In case of any issues you can examine service logs for errors.For example to see ThingsBoard node logs execute the following command:
To stop the container:
To start the container:
Install Kafka Docker Windows
Upgrading
In order to update to the latest image, execute the following commands:
NOTE: if you use different database change image name in all commands from thingsboard/tb-postgres
to thingsboard/tb-cassandra
or thingsboard/tb
correspondingly.
NOTE: replace host’s directory ~/.mytb-data
with directory used during container creation.

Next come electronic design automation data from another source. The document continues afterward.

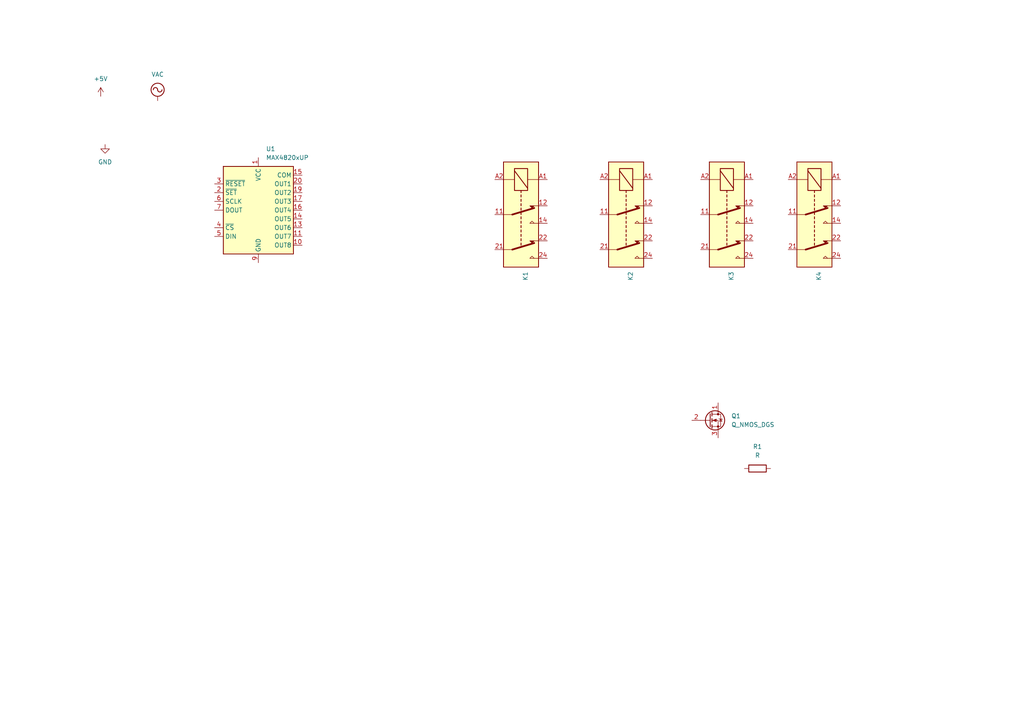
<source format=kicad_sch>
(kicad_sch (version 20230121) (generator eeschema)

  (uuid b7784891-edae-4d29-aaea-92246de8ace7)

  (paper "A4")

  


  (symbol (lib_id "power:VAC") (at 45.72 29.21 0) (unit 1)
    (in_bom yes) (on_board yes) (dnp no) (fields_autoplaced)
    (uuid 2820e196-b770-4b62-9273-5396ee4ec3a5)
    (property "Reference" "#PWR03" (at 45.72 31.75 0)
      (effects (font (size 1.27 1.27)) hide)
    )
    (property "Value" "VAC" (at 45.72 21.59 0)
      (effects (font (size 1.27 1.27)))
    )
    (property "Footprint" "" (at 45.72 29.21 0)
      (effects (font (size 1.27 1.27)) hide)
    )
    (property "Datasheet" "" (at 45.72 29.21 0)
      (effects (font (size 1.27 1.27)) hide)
    )
    (pin "1" (uuid 850d5cfe-51f1-470f-8e9f-4f4e4e246d7c))
    (instances
      (project "Multiprise pilotée"
        (path "/ad17dd83-c10a-426e-803d-3b2dda0cc379/470705fa-f348-41dc-b24d-deb67089e3df"
          (reference "#PWR03") (unit 1)
        )
      )
    )
  )

  (symbol (lib_id "Driver_Relay:MAX4820xUP") (at 74.93 60.96 0) (unit 1)
    (in_bom yes) (on_board yes) (dnp no) (fields_autoplaced)
    (uuid 35e3bf9c-9ede-4e3c-8404-f48c4154913c)
    (property "Reference" "U1" (at 77.1241 43.18 0)
      (effects (font (size 1.27 1.27)) (justify left))
    )
    (property "Value" "MAX4820xUP" (at 77.1241 45.72 0)
      (effects (font (size 1.27 1.27)) (justify left))
    )
    (property "Footprint" "Package_SO:TSSOP-20-1EP_4.4x6.5mm_P0.65mm_EP2.15x3.35mm" (at 85.09 48.26 0)
      (effects (font (size 1.27 1.27)) (justify left) hide)
    )
    (property "Datasheet" "https://datasheets.maximintegrated.com/en/ds/MAX4820-MAX4821.pdf" (at 74.93 63.5 0)
      (effects (font (size 1.27 1.27)) hide)
    )
    (pin "15" (uuid ebe1e246-18f5-4db0-86f4-9fcfe14c2252))
    (pin "10" (uuid 3cb22bcc-486a-4c14-b365-bc8381f4bbca))
    (pin "12" (uuid 86252b9c-9378-4025-aa03-ad120041c5d6))
    (pin "21" (uuid 88852fa4-e066-4e7b-8ede-38fe577e0198))
    (pin "6" (uuid 95d5c670-b240-48ac-8ae5-5987ff0a6a0e))
    (pin "19" (uuid 40b3337e-352e-4cfc-b984-dda9e70256a4))
    (pin "9" (uuid 4560bf74-45cf-4b7f-be18-ffbd6d729ac1))
    (pin "18" (uuid 416d855a-1b97-4cb4-865f-98a95879219e))
    (pin "16" (uuid bcf46e81-849c-40b6-92a4-4edfa5e651c1))
    (pin "3" (uuid dff91a5b-7d97-492f-991a-e41bdb170ea3))
    (pin "11" (uuid 10198af5-6ff1-4c0b-89f6-e8af12f538a8))
    (pin "5" (uuid ff4cb879-46c4-4900-b257-51732e882a6f))
    (pin "13" (uuid d718df77-b0f9-4587-8121-d3044ee00667))
    (pin "4" (uuid 6bc0e9d4-82ca-4545-8980-5fbb9bc2cf4b))
    (pin "17" (uuid 8f9ce076-dd4c-4bab-ae0a-8dd4a661cffd))
    (pin "20" (uuid f4892a67-9597-44b7-ba8f-7a042521a8ff))
    (pin "2" (uuid 238839db-8c8b-44e6-ab95-e3d1c699abf7))
    (pin "8" (uuid 6f72444d-202c-4123-9be4-defbc2e13b5d))
    (pin "7" (uuid b6c7ebc7-0526-488c-a16f-1fdcfd4c247e))
    (pin "1" (uuid 65be2e89-5049-4b4f-b8ed-fabac339a591))
    (pin "14" (uuid 8e373660-16f3-4bf9-8318-43c8ac76a5b1))
    (instances
      (project "Multiprise pilotée"
        (path "/ad17dd83-c10a-426e-803d-3b2dda0cc379/470705fa-f348-41dc-b24d-deb67089e3df"
          (reference "U1") (unit 1)
        )
      )
    )
  )

  (symbol (lib_id "Device:Q_NMOS_DGS") (at 205.74 121.92 0) (unit 1)
    (in_bom yes) (on_board yes) (dnp no) (fields_autoplaced)
    (uuid 5672ea1f-f687-4d5b-9947-2b17cef9e9fd)
    (property "Reference" "Q1" (at 212.09 120.65 0)
      (effects (font (size 1.27 1.27)) (justify left))
    )
    (property "Value" "Q_NMOS_DGS" (at 212.09 123.19 0)
      (effects (font (size 1.27 1.27)) (justify left))
    )
    (property "Footprint" "Package_TO_SOT_SMD:SC-59" (at 210.82 119.38 0)
      (effects (font (size 1.27 1.27)) hide)
    )
    (property "Datasheet" "~" (at 205.74 121.92 0)
      (effects (font (size 1.27 1.27)) hide)
    )
    (pin "3" (uuid 46c22f19-4181-49bd-ae31-2004d9bedf79))
    (pin "1" (uuid 4232e856-0040-4e08-9a81-39f9aec6d820))
    (pin "2" (uuid 408f1085-16f2-41d4-b292-ca688071c92d))
    (instances
      (project "Multiprise pilotée"
        (path "/ad17dd83-c10a-426e-803d-3b2dda0cc379/470705fa-f348-41dc-b24d-deb67089e3df"
          (reference "Q1") (unit 1)
        )
      )
    )
  )

  (symbol (lib_id "Relay:Relay_DPDT") (at 151.13 62.23 270) (unit 1)
    (in_bom yes) (on_board yes) (dnp no)
    (uuid a11761ec-2918-4945-88dc-2523fce8f8bb)
    (property "Reference" "K1" (at 152.4 78.74 0)
      (effects (font (size 1.27 1.27)) (justify left))
    )
    (property "Value" "Omron Relay" (at 149.86 78.74 0)
      (effects (font (size 1.27 1.27)) (justify left) hide)
    )
    (property "Footprint" "Relay_THT:Relay_DPDT_Omron_G2RL-2" (at 149.86 78.74 0)
      (effects (font (size 1.27 1.27)) (justify left) hide)
    )
    (property "Datasheet" "~" (at 151.13 62.23 0)
      (effects (font (size 1.27 1.27)) hide)
    )
    (pin "A1" (uuid 2e96ca24-9d54-4b45-a98d-d39beaf8f359))
    (pin "22" (uuid 30f5b4f8-df09-46e8-9fb9-881bf55bf1f3))
    (pin "11" (uuid af09f872-def3-4352-aa87-29b9b73a5c50))
    (pin "14" (uuid 67e89b5e-804c-47c4-aaa3-87a96320e89a))
    (pin "12" (uuid bb5c9650-47da-4eb6-8050-509f7337c87d))
    (pin "21" (uuid 77b61a37-c195-4fb8-a2df-0d0c90d2e39f))
    (pin "24" (uuid a38e6704-939a-4c7d-90f7-1bb855b6b6aa))
    (pin "A2" (uuid 852256c8-fd42-4da9-ba37-2c7a8e251b0d))
    (instances
      (project "Multiprise pilotée"
        (path "/ad17dd83-c10a-426e-803d-3b2dda0cc379/470705fa-f348-41dc-b24d-deb67089e3df"
          (reference "K1") (unit 1)
        )
      )
    )
  )

  (symbol (lib_id "Relay:Relay_DPDT") (at 210.82 62.23 270) (unit 1)
    (in_bom yes) (on_board yes) (dnp no)
    (uuid a8a06e57-2a93-486b-aa44-98f2b3461359)
    (property "Reference" "K3" (at 212.09 78.74 0)
      (effects (font (size 1.27 1.27)) (justify left))
    )
    (property "Value" "Omron Relay" (at 209.55 78.74 0)
      (effects (font (size 1.27 1.27)) (justify left) hide)
    )
    (property "Footprint" "Relay_THT:Relay_DPDT_Omron_G2RL-2" (at 209.55 78.74 0)
      (effects (font (size 1.27 1.27)) (justify left) hide)
    )
    (property "Datasheet" "~" (at 210.82 62.23 0)
      (effects (font (size 1.27 1.27)) hide)
    )
    (pin "A1" (uuid b8410f62-8712-484f-9d29-3e7025bf07ca))
    (pin "22" (uuid f99d5f66-fd8f-44aa-91e3-1aefcb4601ea))
    (pin "11" (uuid bab95b03-6339-4937-907c-c1971cb4fc90))
    (pin "14" (uuid d466dc68-7d27-45dc-834d-d4dddff16c25))
    (pin "12" (uuid f3df473c-87fe-466a-841b-19abd5275a3f))
    (pin "21" (uuid 0828ed6d-0e75-4ea3-8b97-861197a28b88))
    (pin "24" (uuid e5fe644f-566d-4705-857e-1fdb4d393804))
    (pin "A2" (uuid bb283a8e-348a-45e6-abcf-3429e10adfea))
    (instances
      (project "Multiprise pilotée"
        (path "/ad17dd83-c10a-426e-803d-3b2dda0cc379/470705fa-f348-41dc-b24d-deb67089e3df"
          (reference "K3") (unit 1)
        )
      )
    )
  )

  (symbol (lib_id "power:+5V") (at 29.21 27.94 0) (unit 1)
    (in_bom yes) (on_board yes) (dnp no) (fields_autoplaced)
    (uuid c268fffa-182a-43b5-b949-51c8ba227fbd)
    (property "Reference" "#PWR01" (at 29.21 31.75 0)
      (effects (font (size 1.27 1.27)) hide)
    )
    (property "Value" "+5V" (at 29.21 22.86 0)
      (effects (font (size 1.27 1.27)))
    )
    (property "Footprint" "" (at 29.21 27.94 0)
      (effects (font (size 1.27 1.27)) hide)
    )
    (property "Datasheet" "" (at 29.21 27.94 0)
      (effects (font (size 1.27 1.27)) hide)
    )
    (pin "1" (uuid ee6765e5-4887-4b39-a09f-ed9175d255e9))
    (instances
      (project "Multiprise pilotée"
        (path "/ad17dd83-c10a-426e-803d-3b2dda0cc379/470705fa-f348-41dc-b24d-deb67089e3df"
          (reference "#PWR01") (unit 1)
        )
      )
    )
  )

  (symbol (lib_id "Device:R") (at 219.71 135.89 90) (unit 1)
    (in_bom yes) (on_board yes) (dnp no) (fields_autoplaced)
    (uuid ce07ede3-91dc-44da-805b-c5fa6e1da1b0)
    (property "Reference" "R1" (at 219.71 129.54 90)
      (effects (font (size 1.27 1.27)))
    )
    (property "Value" "R" (at 219.71 132.08 90)
      (effects (font (size 1.27 1.27)))
    )
    (property "Footprint" "Resistor_SMD:R_1206_3216Metric" (at 219.71 137.668 90)
      (effects (font (size 1.27 1.27)) hide)
    )
    (property "Datasheet" "~" (at 219.71 135.89 0)
      (effects (font (size 1.27 1.27)) hide)
    )
    (pin "2" (uuid 2110a2f9-3646-4719-a6d6-74385bd6b03b))
    (pin "1" (uuid 64957082-ef7d-4dd0-ae39-a6b3d06f99f2))
    (instances
      (project "Multiprise pilotée"
        (path "/ad17dd83-c10a-426e-803d-3b2dda0cc379/470705fa-f348-41dc-b24d-deb67089e3df"
          (reference "R1") (unit 1)
        )
      )
    )
  )

  (symbol (lib_id "power:GND") (at 30.48 41.91 0) (unit 1)
    (in_bom yes) (on_board yes) (dnp no) (fields_autoplaced)
    (uuid dbc25fa8-1c0c-422f-ba97-0568f04f56d1)
    (property "Reference" "#PWR02" (at 30.48 48.26 0)
      (effects (font (size 1.27 1.27)) hide)
    )
    (property "Value" "GND" (at 30.48 46.99 0)
      (effects (font (size 1.27 1.27)))
    )
    (property "Footprint" "" (at 30.48 41.91 0)
      (effects (font (size 1.27 1.27)) hide)
    )
    (property "Datasheet" "" (at 30.48 41.91 0)
      (effects (font (size 1.27 1.27)) hide)
    )
    (pin "1" (uuid b7dc56fd-1408-40a1-bb7e-84e5d86778bc))
    (instances
      (project "Multiprise pilotée"
        (path "/ad17dd83-c10a-426e-803d-3b2dda0cc379/470705fa-f348-41dc-b24d-deb67089e3df"
          (reference "#PWR02") (unit 1)
        )
      )
    )
  )

  (symbol (lib_id "Relay:Relay_DPDT") (at 236.22 62.23 270) (unit 1)
    (in_bom yes) (on_board yes) (dnp no)
    (uuid e64893d5-937b-4331-98ba-7f64b330711d)
    (property "Reference" "K4" (at 237.49 78.74 0)
      (effects (font (size 1.27 1.27)) (justify left))
    )
    (property "Value" "Omron Relay" (at 234.95 78.74 0)
      (effects (font (size 1.27 1.27)) (justify left) hide)
    )
    (property "Footprint" "Relay_THT:Relay_DPDT_Omron_G2RL-2" (at 234.95 78.74 0)
      (effects (font (size 1.27 1.27)) (justify left) hide)
    )
    (property "Datasheet" "~" (at 236.22 62.23 0)
      (effects (font (size 1.27 1.27)) hide)
    )
    (pin "A1" (uuid 3c51c77c-3be3-4451-921e-d3ed4e95bef1))
    (pin "22" (uuid e2c637e1-0f28-47a7-9e86-b94f9118e886))
    (pin "11" (uuid a13ad121-452f-461d-996d-ecfbaf738608))
    (pin "14" (uuid e301a020-df5d-470f-8969-580c1881e1d7))
    (pin "12" (uuid a34dc403-c22b-42b1-8676-642ed33fffbf))
    (pin "21" (uuid 8cd0e547-0e65-423c-adc3-a1d196fad7d6))
    (pin "24" (uuid 6b74829d-260f-4146-b6ef-1cdf64108c8d))
    (pin "A2" (uuid f2fbe093-65e3-4df2-a227-27b6249ae521))
    (instances
      (project "Multiprise pilotée"
        (path "/ad17dd83-c10a-426e-803d-3b2dda0cc379/470705fa-f348-41dc-b24d-deb67089e3df"
          (reference "K4") (unit 1)
        )
      )
    )
  )

  (symbol (lib_id "Relay:Relay_DPDT") (at 181.61 62.23 270) (unit 1)
    (in_bom yes) (on_board yes) (dnp no)
    (uuid f68d8182-8d39-47b3-a6a9-e3fff8756a9b)
    (property "Reference" "K2" (at 182.88 78.74 0)
      (effects (font (size 1.27 1.27)) (justify left))
    )
    (property "Value" "Omron Relay" (at 180.34 78.74 0)
      (effects (font (size 1.27 1.27)) (justify left) hide)
    )
    (property "Footprint" "Relay_THT:Relay_DPDT_Omron_G2RL-2" (at 180.34 78.74 0)
      (effects (font (size 1.27 1.27)) (justify left) hide)
    )
    (property "Datasheet" "~" (at 181.61 62.23 0)
      (effects (font (size 1.27 1.27)) hide)
    )
    (pin "A1" (uuid 6a9d9331-02cb-48f4-bad0-be2e7fe32f92))
    (pin "22" (uuid 05b24aad-77d7-4a12-a182-8002d78aa6aa))
    (pin "11" (uuid d73943ab-82b1-4709-b8f0-3d396bddbf41))
    (pin "14" (uuid 8d480884-44ff-4190-872d-e9ee5a810320))
    (pin "12" (uuid b1b01291-8bd1-4ddc-8709-7caf30581ae7))
    (pin "21" (uuid c3b9003a-5b57-49be-a24c-b4975fe2cc7a))
    (pin "24" (uuid 3f2d4771-4baf-40c3-9c1f-549417e59fbd))
    (pin "A2" (uuid 694d1c14-0a17-4676-b1d7-3e6bd0bc38d1))
    (instances
      (project "Multiprise pilotée"
        (path "/ad17dd83-c10a-426e-803d-3b2dda0cc379/470705fa-f348-41dc-b24d-deb67089e3df"
          (reference "K2") (unit 1)
        )
      )
    )
  )
)

</source>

NOTE: if you have used one database and want to try another one, then remove the current docker container using docker-compose rm
command and use different directory for ~/.mytb-data
in docker-compose.yml
.
Troubleshooting
DNS issues
Note If you observe errors related to DNS issues, for example
Install Kafka Docker Centos
You may configure your system to use Google public DNS servers. See corresponding Linux and Mac OS instructions.
Next steps
Getting started guides - These guides provide quick overview of main ThingsBoard features. Designed to be completed in 15-30 minutes.
Connect your device - Learn how to connect devices based on your connectivity technology or solution.
Data visualization - These guides contain instructions how to configure complex ThingsBoard dashboards.
Data processing & actions - Learn how to use ThingsBoard Rule Engine.
IoT Data analytics - Learn how to use rule engine to perform basic analytics tasks.
Hardware samples - Learn how to connect various hardware platforms to ThingsBoard.
Advanced features - Learn about advanced ThingsBoard features.
Contribution and Development - Learn about contribution and development in ThingsBoard.